**Data listing:**
--------------------------------------------------

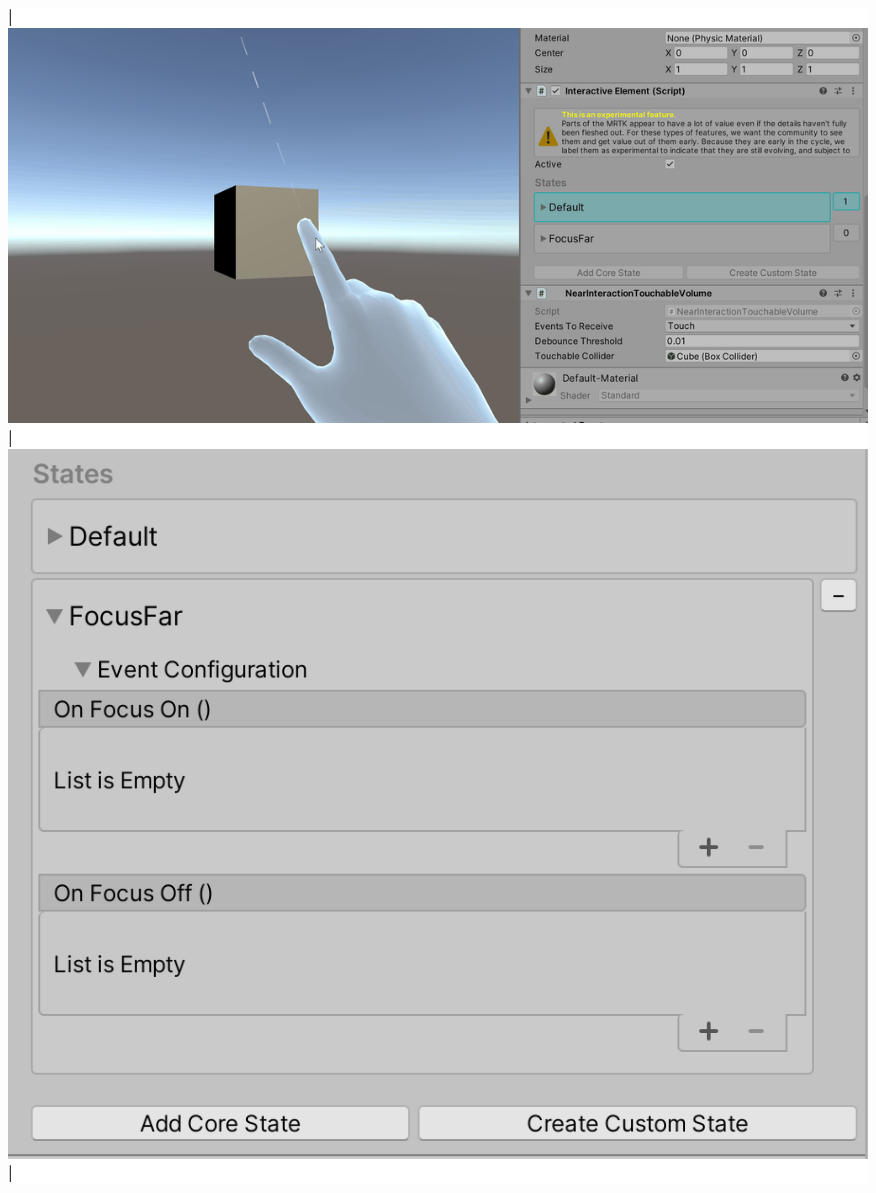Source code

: |![FocusFarStateEditor](../images/interactive-element/InEditor/Gifs/FocusFarStateEditor.gif)| ![FocusFarStateInspector](../images/interactive-element/InEditor/FocusFarStateInspector.png)|
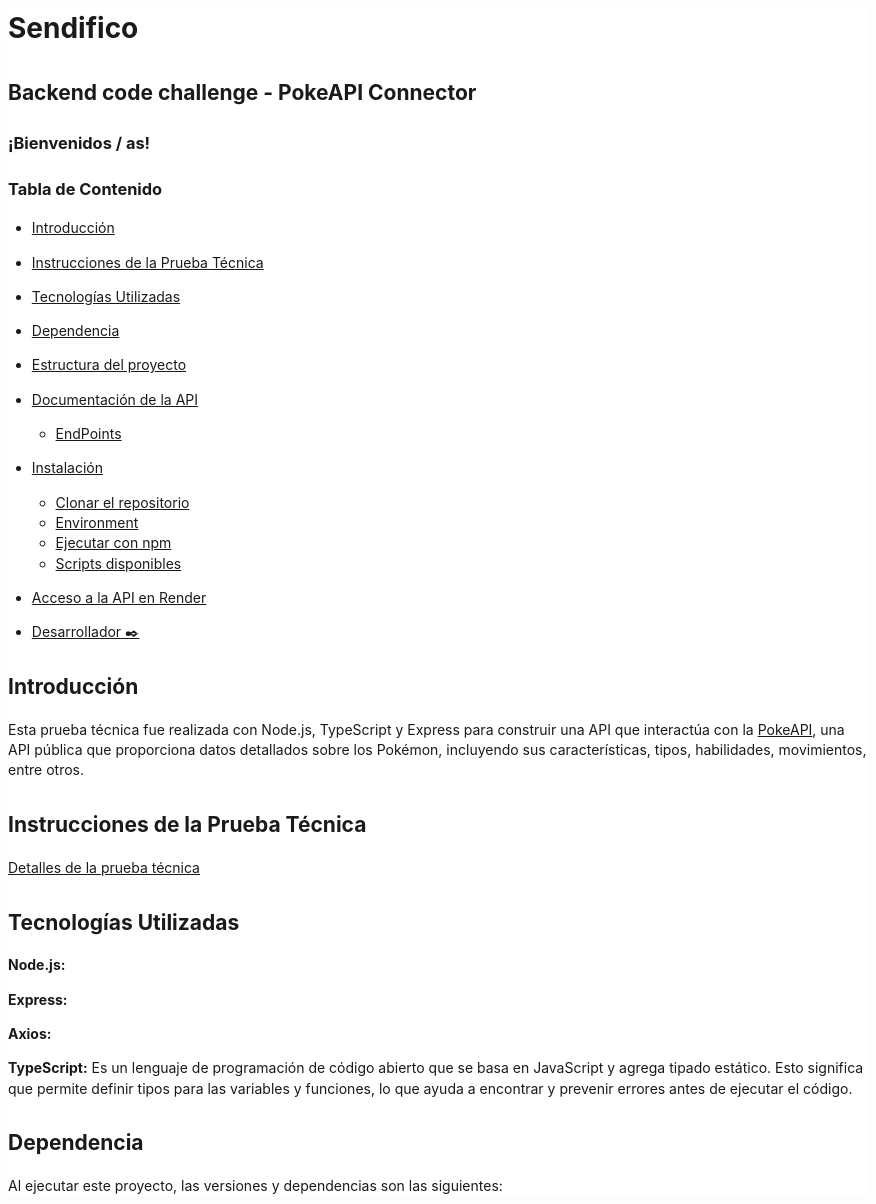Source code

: # Sendifico

## Backend code challenge - PokeAPI Connector

### ¡Bienvenidos / as!

### Tabla de Contenido

- [Introducción](#introducción)
- [Instrucciones de la Prueba Técnica](#instrucciones-de-la-prueba-técnica)
- [Tecnologías Utilizadas](#tecnologías-utilizadas)
- [Dependencia](#dependencia)
- [Estructura del proyecto](#estructura-del-proyecto)
- [Documentación de la API](#documentación-de-la-api)
  - [EndPoints](#endPoints)
- [Instalación](#instalación)
  - [Clonar el repositorio](#clonar-el-repositorio)
  - [Environment](#environment)
  - [Ejecutar con npm](#ejecutar-con-npm)
  - [Scripts disponibles](#scripts-disponibles)
- [Acceso a la API en Render](#acceso-a-la-api-en-render)

- [Desarrollador ✒️](#desarrollador-✒️)

## Introducción

Esta prueba técnica fue realizada con Node.js, TypeScript y Express para construir una API que interactúa con la [PokeAPI](https://pokeapi.co/docs/v2), una API pública que proporciona datos detallados sobre los Pokémon, incluyendo sus características, tipos, habilidades, movimientos, entre otros.

## Instrucciones de la Prueba Técnica

[Detalles de la prueba técnica](https://drive.google.com/file/d/1OjTy463p1QfxLvLk9_StydQd1cQ7VjHx/view?usp=sharing)

## Tecnologías Utilizadas

**Node.js:**

**Express:**

**Axios:**

**TypeScript:** Es un lenguaje de programación de código abierto que se basa en JavaScript y agrega tipado estático. Esto significa que permite definir tipos para las variables y funciones, lo que ayuda a encontrar y prevenir errores antes de ejecutar el código.

## Dependencia

Al ejecutar este proyecto, las versiones y dependencias son las siguientes:
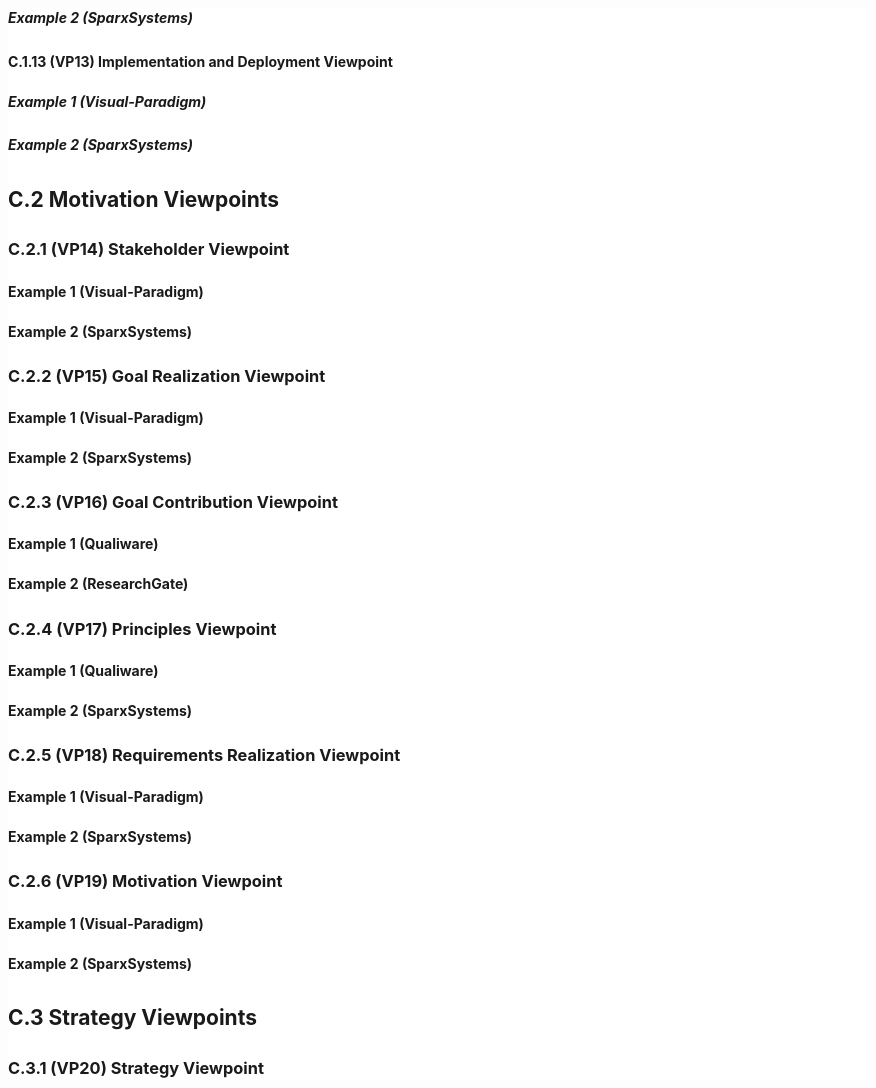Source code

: ##### Example 2 (SparxSystems)

#### C.1.13 (VP13) Implementation and Deployment Viewpoint

##### Example 1 (Visual-Paradigm)

##### Example 2 (SparxSystems)

## C.2 Motivation Viewpoints

### C.2.1 (VP14) Stakeholder Viewpoint

#### Example 1 (Visual-Paradigm)

#### Example 2 (SparxSystems)

### C.2.2 (VP15) Goal Realization Viewpoint

#### Example 1 (Visual-Paradigm)

#### Example 2 (SparxSystems)

### C.2.3 (VP16) Goal Contribution Viewpoint

#### Example 1 (Qualiware)

#### Example 2 (ResearchGate)

### C.2.4 (VP17) Principles Viewpoint

#### Example 1 (Qualiware)

#### Example 2 (SparxSystems)

### C.2.5 (VP18) Requirements Realization Viewpoint

#### Example 1 (Visual-Paradigm)

#### Example 2 (SparxSystems)

### C.2.6 (VP19) Motivation Viewpoint

#### Example 1 (Visual-Paradigm)

#### Example 2 (SparxSystems)

## C.3 Strategy Viewpoints

### C.3.1 (VP20) Strategy Viewpoint

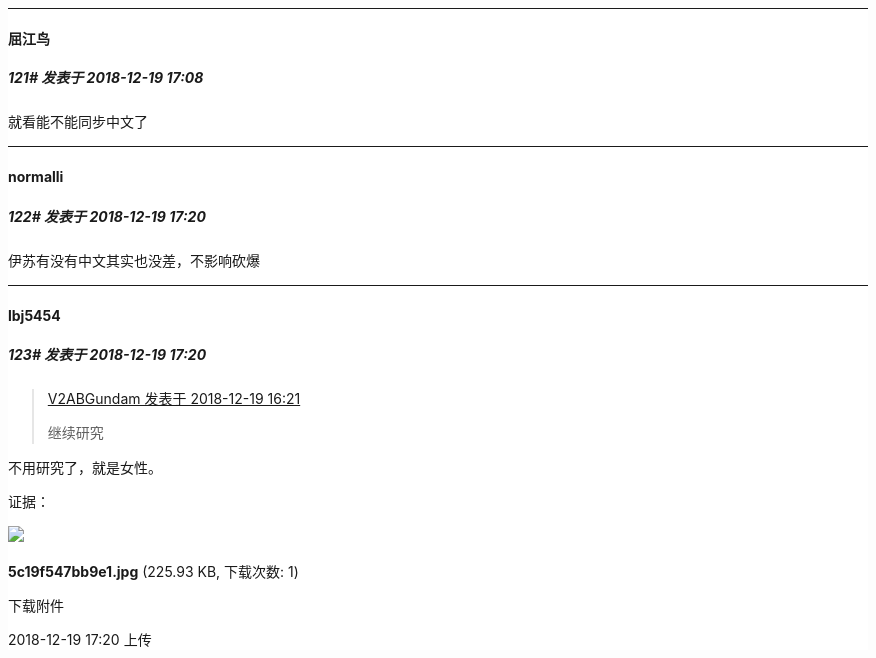 


-----

####  屈江鸟  
##### 121#       发表于 2018-12-19 17:08




就看能不能同步中文了







-----

####  normalli  
##### 122#       发表于 2018-12-19 17:20




伊苏有没有中文其实也没差，不影响砍爆







-----

####  lbj5454  
##### 123#       发表于 2018-12-19 17:20



<blockquote><a href="httphttps://bbs.saraba1st.com/2b/forum.php?mod=redirect&amp;goto=findpost&amp;pid=41996093&amp;ptid=1798614" target="_blank">V2ABGundam 发表于 2018-12-19 16:21</a>

继续研究</blockquote>
不用研究了，就是女性。

证据：

<img src="https://img.saraba1st.com/forum/201812/19/172041pfzniffyqc6tq6qs.jpg" referrerpolicy="no-referrer">


<strong>5c19f547bb9e1.jpg</strong> (225.93 KB, 下载次数: 1)

下载附件

2018-12-19 17:20 上传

--------------------------------------------------

**What is being asked:** All records above are to be repeated exactly, with the images left out.

**Task answer:**
Source code

: |![FocusFarStateEditor](../images/interactive-element/InEditor/Gifs/FocusFarStateEditor.gif)| ![FocusFarStateInspector](../images/interactive-element/InEditor/FocusFarStateInspector.png)|
Source code

: # Sendifico

## Backend code challenge - PokeAPI Connector

### ¡Bienvenidos / as!

### Tabla de Contenido

- [Introducción](#introducción)
- [Instrucciones de la Prueba Técnica](#instrucciones-de-la-prueba-técnica)
- [Tecnologías Utilizadas](#tecnologías-utilizadas)
- [Dependencia](#dependencia)
- [Estructura del proyecto](#estructura-del-proyecto)
- [Documentación de la API](#documentación-de-la-api)
  - [EndPoints](#endPoints)
- [Instalación](#instalación)
  - [Clonar el repositorio](#clonar-el-repositorio)
  - [Environment](#environment)
  - [Ejecutar con npm](#ejecutar-con-npm)
  - [Scripts disponibles](#scripts-disponibles)
- [Acceso a la API en Render](#acceso-a-la-api-en-render)

- [Desarrollador ✒️](#desarrollador-✒️)

## Introducción

Esta prueba técnica fue realizada con Node.js, TypeScript y Express para construir una API que interactúa con la [PokeAPI](https://pokeapi.co/docs/v2), una API pública que proporciona datos detallados sobre los Pokémon, incluyendo sus características, tipos, habilidades, movimientos, entre otros.

## Instrucciones de la Prueba Técnica

[Detalles de la prueba técnica](https://drive.google.com/file/d/1OjTy463p1QfxLvLk9_StydQd1cQ7VjHx/view?usp=sharing)

## Tecnologías Utilizadas

**Node.js:**

**Express:**

**Axios:**

**TypeScript:** Es un lenguaje de programación de código abierto que se basa en JavaScript y agrega tipado estático. Esto significa que permite definir tipos para las variables y funciones, lo que ayuda a encontrar y prevenir errores antes de ejecutar el código.

## Dependencia

Al ejecutar este proyecto, las versiones y dependencias son las siguientes:
Source code

: ##### Example 2 (SparxSystems)

#### C.1.13 (VP13) Implementation and Deployment Viewpoint

##### Example 1 (Visual-Paradigm)

##### Example 2 (SparxSystems)

## C.2 Motivation Viewpoints

### C.2.1 (VP14) Stakeholder Viewpoint

#### Example 1 (Visual-Paradigm)

#### Example 2 (SparxSystems)

### C.2.2 (VP15) Goal Realization Viewpoint

#### Example 1 (Visual-Paradigm)

#### Example 2 (SparxSystems)

### C.2.3 (VP16) Goal Contribution Viewpoint

#### Example 1 (Qualiware)

#### Example 2 (ResearchGate)

### C.2.4 (VP17) Principles Viewpoint

#### Example 1 (Qualiware)

#### Example 2 (SparxSystems)

### C.2.5 (VP18) Requirements Realization Viewpoint

#### Example 1 (Visual-Paradigm)

#### Example 2 (SparxSystems)

### C.2.6 (VP19) Motivation Viewpoint

#### Example 1 (Visual-Paradigm)

#### Example 2 (SparxSystems)

## C.3 Strategy Viewpoints

### C.3.1 (VP20) Strategy Viewpoint



-----

####  屈江鸟  
##### 121#       发表于 2018-12-19 17:08




就看能不能同步中文了







-----

####  normalli  
##### 122#       发表于 2018-12-19 17:20




伊苏有没有中文其实也没差，不影响砍爆







-----

####  lbj5454  
##### 123#       发表于 2018-12-19 17:20



<blockquote><a href="httphttps://bbs.saraba1st.com/2b/forum.php?mod=redirect&amp;goto=findpost&amp;pid=41996093&amp;ptid=1798614" target="_blank">V2ABGundam 发表于 2018-12-19 16:21</a>

继续研究</blockquote>
不用研究了，就是女性。

证据：

<img src="https://img.saraba1st.com/forum/201812/19/172041pfzniffyqc6tq6qs.jpg" referrerpolicy="no-referrer">


<strong>5c19f547bb9e1.jpg</strong> (225.93 KB, 下载次数: 1)

下载附件

2018-12-19 17:20 上传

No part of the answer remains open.